Funny, the Goldbach Conjecture is the first problem listed here. Seems like a fun problem to explore in one's free time.

Thou mewling ill-breeding pignut!

Ronald M Martin

Lots of effort has been spent on this problem by many people over a very long time. Look for it on Wikipedia to get an idea of how difficult a problem it is and how much computer time has been devoted to checking the conjecture over a very large range of numbers.

AspDotNetDev

Oh I'm sure that's true. While it would be fun to explore the problem, I suspect it is all but impossible to solve. :)

Thou mewling ill-breeding pignut!

jsc42

AspDotNetDev wrote:

I saw it on some nature show when I was younger

It would be more amazing if you'd been using it after seeing it when you were older. It is implicit that you were younger than you are now when you saw it. I've been using the word for years - I cannot recall if I saw it anywhere or if I made it up as a self describing word. There is a word for self describing words but I cannot recall what it is (it isn't onomatopoeia - that's words that sound like what they represent) and there is an antonym for words that describe their opposites (e.g. fat is a very thin word). Some CPian took this to another level (I forget who) with a self describing acronym in their signature block: "I have CDO - it's like OCD but arranged alphabetically" Thanks to whoever can tell me what the word for self describing words in and what its antonym is. Thanks too to AspDotNetDev for the challenge - the large no of responses shows that you hit a hot spot.

jsc42

I had a recent project that required a progress / status bar to be displayed but there was a restriction that there could only be zero, one or two images and the system that displayed them could only show them at their real width (no scaling). The progress bar had to work for all values from 0 to 100. The simplest solution was to create 101 icons (one for each possible value) but I wanted to minimise the pool of icons (as I had to create them and there were four different colours so 101 would instantly grow to 404). Starting with Goldbach's Conjecture, I discovered that the only numbers that I couldn't create as the sum of two primes in the range 1 to 100 were 27, 51, 57, 65, 77 and 95. (This is consistent with Goldbach's Conjecture as these are all odd numbers and any odd number can be represented as an even number + 1 and it is even numbers that his conjecture say can be the sum of only two primes). The answer was to cheat and invent a new type of number! I've called it a pseudo prime number. The following is a quote from the actual source code comments:

REM {
The relative proportions are shown as a series of adjacent icons. A column can contain a maximum
of 10 icons. As the left and right ends of the image are icons, this leaves a maximum of 8 icons for
the values to be displayed. As there are (up to) four coloured bars per icon, each colour can be
represented as either a single icon or two adjacent icons (4 * 2 = 8).

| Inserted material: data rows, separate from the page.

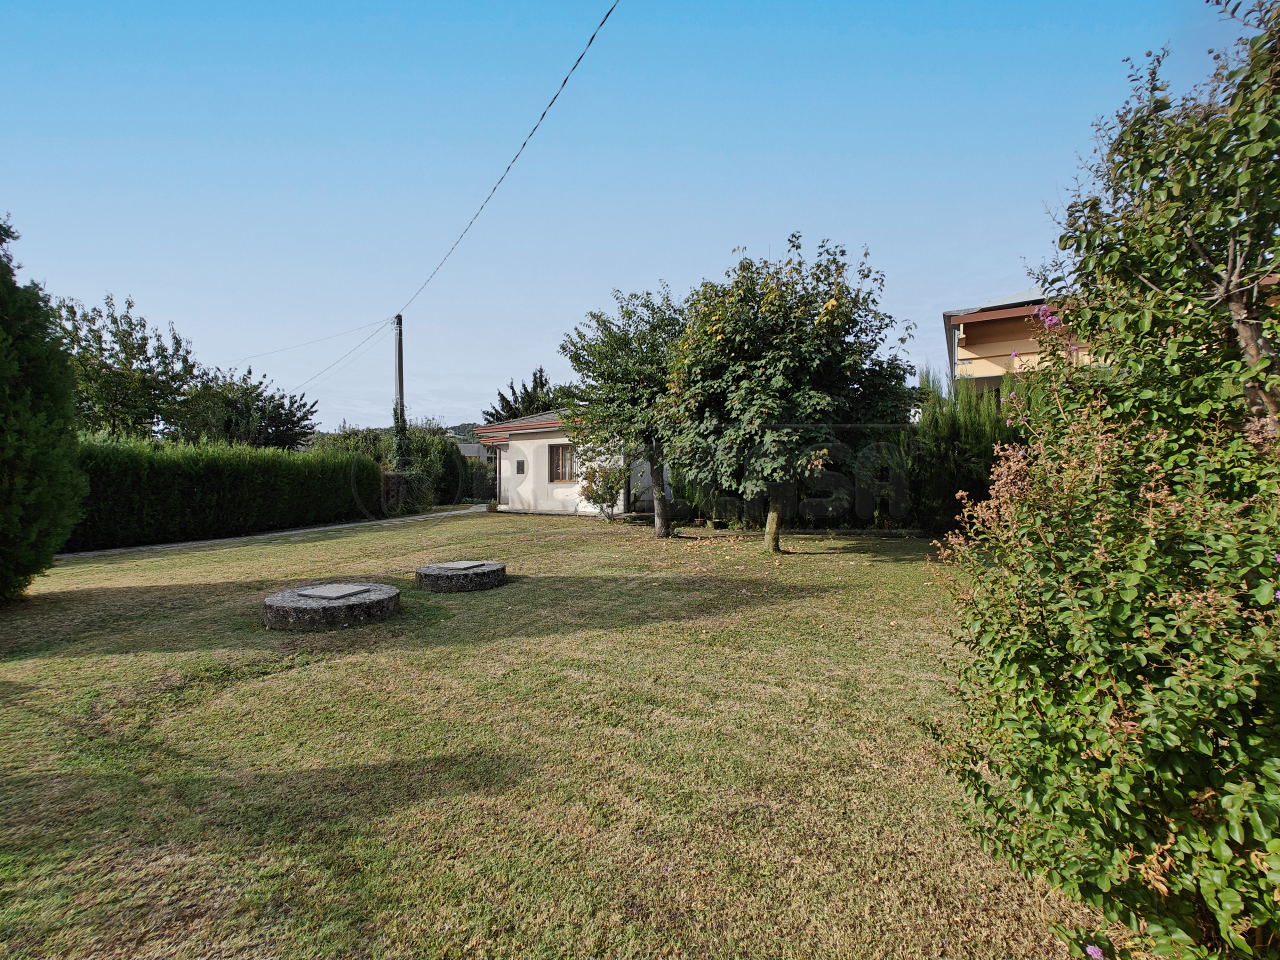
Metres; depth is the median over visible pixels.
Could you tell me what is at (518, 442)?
house
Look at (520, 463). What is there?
wall plaque
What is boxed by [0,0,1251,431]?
sky
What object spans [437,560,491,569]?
slab
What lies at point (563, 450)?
window
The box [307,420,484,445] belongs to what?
hill
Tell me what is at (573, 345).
tree
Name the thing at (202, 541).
path
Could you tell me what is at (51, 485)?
conifer tree
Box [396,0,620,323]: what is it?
power line
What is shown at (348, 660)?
lawn
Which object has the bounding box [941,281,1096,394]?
house
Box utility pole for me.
[393,314,404,470]
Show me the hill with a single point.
(457, 436)
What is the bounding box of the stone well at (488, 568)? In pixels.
[416,560,505,592]
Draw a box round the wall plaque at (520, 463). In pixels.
[515,459,525,473]
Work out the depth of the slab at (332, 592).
6.65 m
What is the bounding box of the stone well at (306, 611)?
[263,582,401,630]
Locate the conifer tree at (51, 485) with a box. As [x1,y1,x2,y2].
[0,213,86,605]
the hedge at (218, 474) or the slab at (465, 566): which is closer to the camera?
the slab at (465, 566)
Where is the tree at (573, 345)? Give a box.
[557,284,687,536]
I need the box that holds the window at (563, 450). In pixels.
[549,443,575,483]
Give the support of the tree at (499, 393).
on the ground
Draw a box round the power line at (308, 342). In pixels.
[235,316,390,360]
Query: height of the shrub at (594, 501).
1.739 m
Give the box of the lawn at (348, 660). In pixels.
[0,505,1123,959]
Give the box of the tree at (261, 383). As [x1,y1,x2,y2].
[177,364,319,449]
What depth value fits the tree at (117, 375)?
19.95 m
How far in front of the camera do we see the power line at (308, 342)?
24.35 m
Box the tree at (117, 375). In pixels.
[50,293,198,439]
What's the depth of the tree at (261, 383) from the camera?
25.58 m
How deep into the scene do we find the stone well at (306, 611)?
6.13 m
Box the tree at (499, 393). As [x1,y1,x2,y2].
[484,367,558,423]
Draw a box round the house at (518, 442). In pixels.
[476,409,661,515]
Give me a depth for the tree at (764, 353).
10.10 m
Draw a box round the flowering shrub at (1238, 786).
[918,87,1279,959]
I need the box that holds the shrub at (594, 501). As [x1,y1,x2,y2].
[579,460,629,519]
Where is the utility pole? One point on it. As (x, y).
(398, 356)
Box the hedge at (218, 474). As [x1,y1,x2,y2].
[71,435,379,548]
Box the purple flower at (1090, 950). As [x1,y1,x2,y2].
[1084,943,1104,959]
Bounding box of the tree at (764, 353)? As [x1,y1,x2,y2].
[662,237,914,551]
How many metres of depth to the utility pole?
20.83 m
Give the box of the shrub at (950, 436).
[896,368,1020,532]
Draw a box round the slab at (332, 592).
[294,583,373,600]
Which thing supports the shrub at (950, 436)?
on the lawn at (348, 660)
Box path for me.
[60,505,486,561]
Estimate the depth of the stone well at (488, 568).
7.79 m

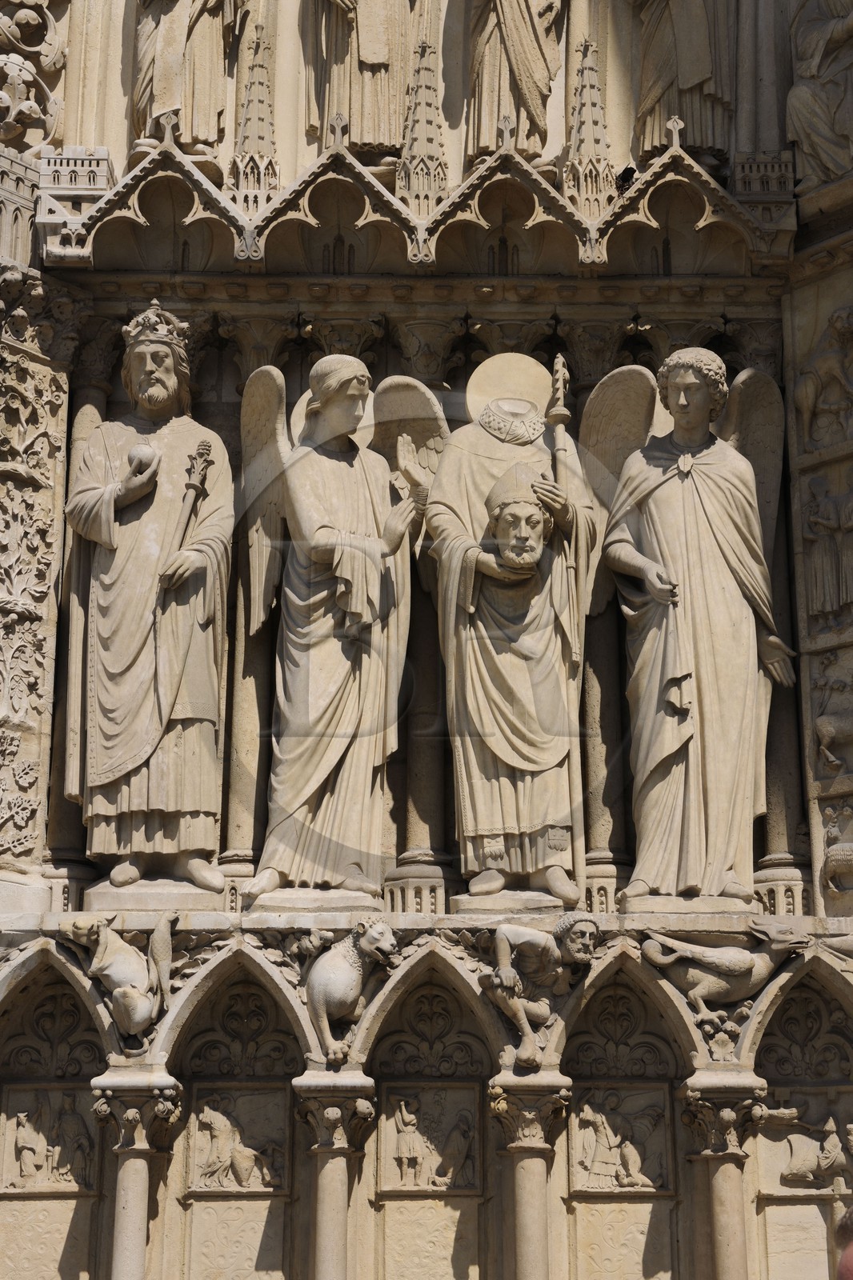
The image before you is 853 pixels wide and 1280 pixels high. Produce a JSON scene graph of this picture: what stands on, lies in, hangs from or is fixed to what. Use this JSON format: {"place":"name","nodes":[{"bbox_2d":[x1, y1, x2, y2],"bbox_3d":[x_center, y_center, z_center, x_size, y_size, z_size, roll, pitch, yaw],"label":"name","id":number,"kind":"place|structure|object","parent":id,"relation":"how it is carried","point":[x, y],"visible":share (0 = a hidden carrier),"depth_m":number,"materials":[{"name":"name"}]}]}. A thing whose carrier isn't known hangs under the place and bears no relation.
{"place":"outdoors","nodes":[
{"label":"outdoors","id":0,"kind":"place"},
{"bbox_2d":[0,0,851,1279],"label":"wall","id":1,"kind":"structure","parent":0,"point":[83,1203],"depth_m":12.21,"materials":[{"name":"stone"}]},
{"bbox_2d":[0,0,63,153],"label":"relief","id":2,"kind":"object","parent":1,"relation":"attached to","point":[14,74],"visible":0.98,"depth_m":13.40,"materials":[{"name":"beige stone"}]},
{"bbox_2d":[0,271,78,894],"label":"carved stone panel","id":3,"kind":"object","parent":1,"relation":"attached to","point":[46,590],"visible":0.94,"depth_m":11.96,"materials":[{"name":"stone"}]},
{"bbox_2d":[0,1200,97,1279],"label":"stone panel","id":4,"kind":"object","parent":1,"relation":"attached to","point":[73,1201],"visible":0.96,"depth_m":10.89,"materials":[{"name":"beige stone"}]},
{"bbox_2d":[0,1083,99,1193],"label":"relief panel","id":5,"kind":"object","parent":1,"relation":"attached to","point":[66,1101],"visible":0.94,"depth_m":11.21,"materials":[{"name":"stone"}]},
{"bbox_2d":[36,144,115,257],"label":"turret","id":6,"kind":"object","parent":1,"relation":"attached to","point":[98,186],"visible":0.74,"depth_m":12.74,"materials":[{"name":"stone"}]},
{"bbox_2d":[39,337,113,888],"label":"column","id":7,"kind":"structure","parent":1,"relation":"attached to","point":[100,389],"depth_m":12.00,"materials":[{"name":"stone"}]},
{"bbox_2d":[63,910,175,1040],"bbox_3d":[-1.636,1.829,11.149,0.707,0.858,0.403,0,-16,0],"label":"sculpture","id":8,"kind":"object","parent":1,"relation":"attached to","point":[135,1000],"visible":0.99,"depth_m":11.07,"materials":[{"name":"beige stone"}]},
{"bbox_2d":[86,1069,183,1279],"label":"stone column","id":9,"kind":"structure","parent":1,"relation":"attached to","point":[140,1254],"depth_m":10.61,"materials":[{"name":"stone"}]},
{"bbox_2d":[62,305,231,902],"bbox_3d":[-1.618,-0.267,11.902,1.044,3.718,0.875,0,-16,0],"label":"statue","id":10,"kind":"object","parent":1,"relation":"attached to","point":[100,627],"visible":0.99,"depth_m":11.68,"materials":[{"name":"stone"}]},
{"bbox_2d":[127,443,158,474],"bbox_3d":[-1.697,-1.038,12.295,0.227,0.237,0.236,0,-16,0],"label":"ball","id":11,"kind":"object","parent":10,"relation":"in","point":[140,452],"visible":0.83,"depth_m":12.23,"materials":[{"name":"beige stone"}]},
{"bbox_2d":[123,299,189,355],"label":"crown","id":12,"kind":"object","parent":10,"relation":"on","point":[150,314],"visible":0.68,"depth_m":12.37,"materials":[{"name":"beige stone"}]},
{"bbox_2d":[161,439,213,584],"bbox_3d":[-1.394,-0.597,12.003,0.200,1.145,0.468,-3,-16,11],"label":"staff","id":13,"kind":"object","parent":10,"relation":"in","point":[202,454],"visible":0.87,"depth_m":12.02,"materials":[{"name":"brown"}]},
{"bbox_2d":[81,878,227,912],"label":"statue pedestal","id":14,"kind":"object","parent":1,"relation":"attached to","point":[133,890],"visible":0.74,"depth_m":11.04,"materials":[{"name":"stone"}]},
{"bbox_2d":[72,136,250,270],"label":"gabled arch","id":15,"kind":"structure","parent":1,"relation":"attached to","point":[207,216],"depth_m":12.53,"materials":[{"name":"stone"}]},
{"bbox_2d":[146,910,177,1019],"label":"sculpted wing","id":16,"kind":"object","parent":1,"relation":"attached to","point":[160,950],"visible":0.96,"depth_m":11.10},
{"bbox_2d":[131,0,243,166],"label":"statue","id":17,"kind":"object","parent":1,"relation":"attached to","point":[175,69],"visible":0.92,"depth_m":13.48,"materials":[{"name":"stone"}]},
{"bbox_2d":[184,1199,289,1279],"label":"stone panel","id":18,"kind":"object","parent":1,"relation":"attached to","point":[259,1223],"visible":0.95,"depth_m":10.92,"materials":[{"name":"beige stone"}]},
{"bbox_2d":[188,1084,288,1192],"bbox_3d":[-1.043,2.759,11.276,0.668,0.634,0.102,0,-16,0],"label":"relief panel","id":19,"kind":"object","parent":1,"relation":"attached to","point":[207,1123],"visible":0.95,"depth_m":11.27,"materials":[{"name":"stone"}]},
{"bbox_2d":[219,324,282,888],"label":"column","id":20,"kind":"structure","parent":1,"relation":"attached to","point":[262,687],"depth_m":11.94,"materials":[{"name":"stone"}]},
{"bbox_2d":[232,28,279,218],"bbox_3d":[-1.084,-3.312,13.264,0.320,1.654,0.371,0,-16,0],"label":"pinnacle","id":21,"kind":"object","parent":1,"relation":"attached to","point":[262,101],"visible":0.75,"depth_m":13.15,"materials":[{"name":"stone"}]},
{"bbox_2d":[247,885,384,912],"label":"statue pedestal","id":22,"kind":"object","parent":1,"relation":"attached to","point":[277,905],"visible":0.71,"depth_m":11.16,"materials":[{"name":"stone"}]},
{"bbox_2d":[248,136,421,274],"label":"gabled arch","id":23,"kind":"structure","parent":1,"relation":"attached to","point":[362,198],"depth_m":12.72,"materials":[{"name":"beige stone"}]},
{"bbox_2d":[293,1068,383,1279],"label":"column","id":24,"kind":"structure","parent":1,"relation":"attached to","point":[326,1214],"depth_m":10.62,"materials":[{"name":"stone"}]},
{"bbox_2d":[235,352,446,906],"bbox_3d":[-0.540,-0.106,11.861,1.315,3.466,0.827,0,-16,0],"label":"angel statue","id":25,"kind":"object","parent":1,"relation":"attached to","point":[376,758],"visible":0.98,"depth_m":11.75,"materials":[{"name":"beige stone"}]},
{"bbox_2d":[302,921,397,1062],"bbox_3d":[-0.458,1.899,11.175,0.612,0.878,0.499,0,-16,0],"label":"animal sculpture","id":26,"kind":"object","parent":1,"relation":"attached to","point":[351,980],"visible":0.99,"depth_m":11.06,"materials":[{"name":"beige stone"}]},
{"bbox_2d":[306,0,430,166],"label":"statue","id":27,"kind":"object","parent":1,"relation":"attached to","point":[369,56],"visible":0.94,"depth_m":13.64,"materials":[{"name":"stone"}]},
{"bbox_2d":[397,37,447,218],"bbox_3d":[-0.023,-3.275,13.235,0.352,1.612,0.393,0,-16,0],"label":"pinnacle","id":28,"kind":"object","parent":1,"relation":"attached to","point":[436,156],"visible":0.74,"depth_m":13.12,"materials":[{"name":"stone"}]},
{"bbox_2d":[385,312,459,897],"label":"column","id":29,"kind":"structure","parent":1,"relation":"attached to","point":[416,805],"depth_m":11.97,"materials":[{"name":"stone"}]},
{"bbox_2d":[378,1082,479,1193],"bbox_3d":[0.009,2.747,11.257,0.663,0.656,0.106,0,-16,0],"label":"relief panel","id":30,"kind":"object","parent":1,"relation":"attached to","point":[398,1123],"visible":0.97,"depth_m":11.26,"materials":[{"name":"stone"}]},
{"bbox_2d":[380,1200,482,1279],"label":"stone panel","id":31,"kind":"object","parent":1,"relation":"attached to","point":[454,1234],"visible":0.97,"depth_m":10.97,"materials":[{"name":"beige stone"}]},
{"bbox_2d":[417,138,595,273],"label":"gabled arch","id":32,"kind":"structure","parent":1,"relation":"attached to","point":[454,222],"depth_m":12.71,"materials":[{"name":"beige stone"}]},
{"bbox_2d":[425,362,601,910],"bbox_3d":[0.522,-0.074,11.938,1.106,3.468,0.903,0,-16,0],"label":"statue","id":33,"kind":"object","parent":1,"relation":"attached to","point":[501,740],"visible":0.98,"depth_m":11.77,"materials":[{"name":"beige stone"}]},
{"bbox_2d":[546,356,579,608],"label":"staff","id":34,"kind":"object","parent":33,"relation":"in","point":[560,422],"visible":0.78,"depth_m":12.01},
{"bbox_2d":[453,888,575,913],"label":"statue pedestal","id":35,"kind":"object","parent":1,"relation":"attached to","point":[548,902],"visible":0.72,"depth_m":11.13,"materials":[{"name":"stone"}]},
{"bbox_2d":[466,0,563,171],"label":"statue","id":36,"kind":"object","parent":1,"relation":"attached to","point":[526,51],"visible":0.91,"depth_m":13.67,"materials":[{"name":"stone"}]},
{"bbox_2d":[484,1069,574,1279],"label":"stone column","id":37,"kind":"structure","parent":1,"relation":"attached to","point":[518,1196],"depth_m":10.67,"materials":[{"name":"stone"}]},
{"bbox_2d":[482,915,598,1067],"bbox_3d":[0.616,1.900,11.113,0.715,0.930,0.511,0,-16,0],"label":"sculpture","id":38,"kind":"object","parent":1,"relation":"attached to","point":[508,982],"visible":0.99,"depth_m":11.02,"materials":[{"name":"beige stone"}]},
{"bbox_2d":[564,41,614,221],"bbox_3d":[1.033,-3.234,13.128,0.331,1.531,0.381,0,-16,0],"label":"pinnacle","id":39,"kind":"object","parent":1,"relation":"attached to","point":[595,103],"visible":0.79,"depth_m":13.01,"materials":[{"name":"stone"}]},
{"bbox_2d":[568,340,634,899],"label":"column","id":40,"kind":"structure","parent":1,"relation":"attached to","point":[588,767],"depth_m":12.03,"materials":[{"name":"stone"}]},
{"bbox_2d":[568,1084,671,1192],"bbox_3d":[1.041,2.742,11.233,0.686,0.640,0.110,0,-16,0],"label":"relief panel","id":41,"kind":"object","parent":1,"relation":"attached to","point":[588,1108],"visible":0.95,"depth_m":11.22,"materials":[{"name":"stone"}]},
{"bbox_2d":[570,1200,675,1279],"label":"stone panel","id":42,"kind":"object","parent":1,"relation":"attached to","point":[605,1206],"visible":0.95,"depth_m":10.92,"materials":[{"name":"beige stone"}]},
{"bbox_2d":[615,164,637,191],"bbox_3d":[1.243,-2.843,12.839,0.175,0.174,0.221,6,-17,-21],"label":"bird","id":43,"kind":"object","parent":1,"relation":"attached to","point":[632,171],"visible":0.84,"depth_m":12.77},
{"bbox_2d":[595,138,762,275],"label":"gabled arch","id":44,"kind":"structure","parent":1,"relation":"attached to","point":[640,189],"depth_m":12.51,"materials":[{"name":"beige stone"}]},
{"bbox_2d":[630,0,736,169],"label":"statue","id":45,"kind":"object","parent":1,"relation":"attached to","point":[692,74],"visible":0.92,"depth_m":13.46,"materials":[{"name":"stone"}]},
{"bbox_2d":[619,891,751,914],"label":"statue pedestal","id":46,"kind":"object","parent":1,"relation":"attached to","point":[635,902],"visible":0.72,"depth_m":11.03,"materials":[{"name":"stone"}]},
{"bbox_2d":[587,349,798,910],"bbox_3d":[1.536,-0.124,11.897,1.289,3.533,0.785,0,-16,0],"label":"statue","id":47,"kind":"object","parent":1,"relation":"attached to","point":[674,670],"visible":0.99,"depth_m":11.75,"materials":[{"name":"beige stone"}]},
{"bbox_2d":[638,921,808,1030],"bbox_3d":[1.654,1.873,11.421,1.079,0.725,0.406,0,-16,0],"label":"sculpture","id":48,"kind":"object","parent":1,"relation":"attached to","point":[717,960],"visible":0.98,"depth_m":11.35,"materials":[{"name":"beige stone"}]},
{"bbox_2d":[677,1069,769,1279],"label":"column","id":49,"kind":"structure","parent":1,"relation":"attached to","point":[717,1188],"depth_m":10.72,"materials":[{"name":"stone"}]},
{"bbox_2d":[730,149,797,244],"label":"turret","id":50,"kind":"object","parent":1,"relation":"attached to","point":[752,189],"visible":0.73,"depth_m":12.64,"materials":[{"name":"stone"}]},
{"bbox_2d":[756,328,811,899],"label":"column","id":51,"kind":"structure","parent":1,"relation":"attached to","point":[779,815],"depth_m":11.90,"materials":[{"name":"stone"}]},
{"bbox_2d":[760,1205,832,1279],"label":"stone panel","id":52,"kind":"object","parent":1,"relation":"attached to","point":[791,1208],"visible":0.93,"depth_m":10.87,"materials":[{"name":"beige stone"}]},
{"bbox_2d":[760,1091,852,1192],"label":"relief","id":53,"kind":"object","parent":1,"relation":"attached to","point":[797,1143],"visible":0.92,"depth_m":11.21,"materials":[{"name":"beige stone"}]},
{"bbox_2d":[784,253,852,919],"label":"relief panel","id":54,"kind":"object","parent":1,"relation":"attached to","point":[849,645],"visible":0.95,"depth_m":12.10,"materials":[{"name":"stone"}]},
{"bbox_2d":[787,0,852,193],"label":"statue","id":55,"kind":"object","parent":1,"relation":"attached to","point":[814,38],"visible":0.97,"depth_m":12.81,"materials":[{"name":"stone"}]},
{"bbox_2d":[795,300,852,450],"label":"relief","id":56,"kind":"object","parent":1,"relation":"attached to","point":[834,324],"visible":0.99,"depth_m":12.43,"materials":[{"name":"beige stone"}]},
{"bbox_2d":[800,474,852,626],"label":"relief","id":57,"kind":"object","parent":1,"relation":"attached to","point":[831,522],"visible":0.98,"depth_m":11.95,"materials":[{"name":"beige stone"}]},
{"bbox_2d":[812,655,852,779],"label":"relief","id":58,"kind":"object","parent":1,"relation":"attached to","point":[829,727],"visible":0.99,"depth_m":11.65,"materials":[{"name":"beige stone"}]},
{"bbox_2d":[820,804,852,899],"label":"relief","id":59,"kind":"object","parent":1,"relation":"attached to","point":[834,860],"visible":0.99,"depth_m":11.47,"materials":[{"name":"beige stone"}]},
{"label":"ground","id":60,"kind":"structure","parent":0},
{"bbox_2d":[833,1205,852,1279],"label":"person","id":61,"kind":"object","parent":60,"relation":"on","point":[846,1261],"visible":0.97,"depth_m":4.86}
]}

This formula uses Goldbach's conjecture (1742) (modified) that any even number can be represented 
as the sum of (up to) two prime numbers and any odd number can be represented as the sum of (up to) 
three prime numbers (this is a direct corollary as if you can create any even number from 2 primes, just 
adding 1 will produce the next odd number). Note: This treats 1 as a prime number.  
With the sneaky addition of '4' as a pseudo prime number, we can generate all of the numbers from 1 to 
102 with only single numbers or a sum of two numbers. We do not even need the prime numbers 41, 71
or 89. 

So, actual icon widths used are: (total 26)
	1, 2, 3, 4, 5, 7, 11, 13, 17, 19, 23, 29, 31, 37, 43, 47, 53, 59, 61, 67, 73, 79, 83, 87, 91, 97
};

And the sums for 1 to 102 are:

1
2
3,	4
5,	3+3
7,	4+4,	7+2,	5+5
11,	7+5
13,	7+7,	13+2,	11+5
17,	11+7
19,	13+7,	19+2,	11+11
23,	13+11,	23+2,	13+13,	23+4,	17+11
29,	17+13
31,	19+13,	31+2,	17+17,	31+4,	19+17
37,	19+19,	37+2,	23+17
37+4,	23+19
43,	31+13, 43+2,	23+23
47

AspDotNetDev

jsc42 wrote:

It would be more amazing if you'd been using it after seeing it when you were older. It is implicit that you were younger than you are now when you saw it.

:laugh: Do you tell people that you are 30 years and 200 days old, or do you tell them you are 30 years old? I age in large discrete units. If I were the same age I am now, I wouldn't be younger. :rolleyes:

Thou mewling ill-breeding pignut!